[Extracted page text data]
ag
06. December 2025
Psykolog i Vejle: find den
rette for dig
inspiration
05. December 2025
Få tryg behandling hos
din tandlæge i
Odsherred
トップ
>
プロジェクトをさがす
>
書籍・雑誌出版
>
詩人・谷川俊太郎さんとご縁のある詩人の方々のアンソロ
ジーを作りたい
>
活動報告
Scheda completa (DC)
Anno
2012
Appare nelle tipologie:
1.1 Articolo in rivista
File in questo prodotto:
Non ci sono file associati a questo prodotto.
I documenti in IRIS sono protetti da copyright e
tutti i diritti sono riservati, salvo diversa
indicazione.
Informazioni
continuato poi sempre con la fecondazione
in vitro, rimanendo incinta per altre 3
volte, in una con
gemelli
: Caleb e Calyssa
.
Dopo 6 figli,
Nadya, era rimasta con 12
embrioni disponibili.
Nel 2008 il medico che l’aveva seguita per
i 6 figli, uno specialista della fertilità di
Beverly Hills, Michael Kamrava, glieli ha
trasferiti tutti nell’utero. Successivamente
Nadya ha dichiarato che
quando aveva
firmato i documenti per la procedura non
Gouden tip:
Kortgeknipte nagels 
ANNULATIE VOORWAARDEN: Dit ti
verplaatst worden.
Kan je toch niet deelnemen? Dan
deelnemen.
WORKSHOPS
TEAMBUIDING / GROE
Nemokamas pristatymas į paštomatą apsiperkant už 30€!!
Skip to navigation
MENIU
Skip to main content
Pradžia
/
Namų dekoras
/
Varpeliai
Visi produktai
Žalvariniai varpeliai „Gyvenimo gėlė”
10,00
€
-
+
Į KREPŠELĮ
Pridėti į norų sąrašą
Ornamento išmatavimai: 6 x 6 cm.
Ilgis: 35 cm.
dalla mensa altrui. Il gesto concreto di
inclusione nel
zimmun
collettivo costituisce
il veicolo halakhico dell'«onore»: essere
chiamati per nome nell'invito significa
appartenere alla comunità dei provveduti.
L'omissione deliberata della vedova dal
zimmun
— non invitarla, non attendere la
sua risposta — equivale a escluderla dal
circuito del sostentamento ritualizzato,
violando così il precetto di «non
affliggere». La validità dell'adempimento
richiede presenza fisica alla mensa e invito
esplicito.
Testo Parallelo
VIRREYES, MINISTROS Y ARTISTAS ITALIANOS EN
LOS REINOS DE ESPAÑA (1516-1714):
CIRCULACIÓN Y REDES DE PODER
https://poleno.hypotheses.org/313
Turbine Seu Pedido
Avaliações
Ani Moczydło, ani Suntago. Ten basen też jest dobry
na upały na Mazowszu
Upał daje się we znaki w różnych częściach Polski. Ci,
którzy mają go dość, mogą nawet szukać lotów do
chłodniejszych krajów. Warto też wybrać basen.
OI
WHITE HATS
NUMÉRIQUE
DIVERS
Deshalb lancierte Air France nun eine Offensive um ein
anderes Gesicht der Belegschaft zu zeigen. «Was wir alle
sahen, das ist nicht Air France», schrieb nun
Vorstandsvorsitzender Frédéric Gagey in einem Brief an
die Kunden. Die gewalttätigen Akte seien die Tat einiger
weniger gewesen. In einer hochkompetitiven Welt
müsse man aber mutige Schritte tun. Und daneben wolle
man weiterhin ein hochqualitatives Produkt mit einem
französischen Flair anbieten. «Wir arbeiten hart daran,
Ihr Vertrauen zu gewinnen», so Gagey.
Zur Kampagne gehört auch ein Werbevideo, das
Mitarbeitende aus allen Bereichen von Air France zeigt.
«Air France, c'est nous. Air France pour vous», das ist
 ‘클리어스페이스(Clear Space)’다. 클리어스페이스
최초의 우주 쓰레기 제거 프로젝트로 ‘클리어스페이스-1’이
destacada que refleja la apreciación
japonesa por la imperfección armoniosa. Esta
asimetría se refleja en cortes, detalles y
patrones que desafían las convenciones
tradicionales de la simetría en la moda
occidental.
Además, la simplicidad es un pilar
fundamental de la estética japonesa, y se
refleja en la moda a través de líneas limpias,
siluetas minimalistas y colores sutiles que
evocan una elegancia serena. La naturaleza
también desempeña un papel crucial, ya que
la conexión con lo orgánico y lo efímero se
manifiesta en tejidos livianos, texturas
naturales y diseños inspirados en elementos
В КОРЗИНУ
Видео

*YOUR INSTRUCTIONS*
Looking at the entries above, how many lines contain the word "figli"? Answer with the number alone.

*WRITTEN REPLY*
2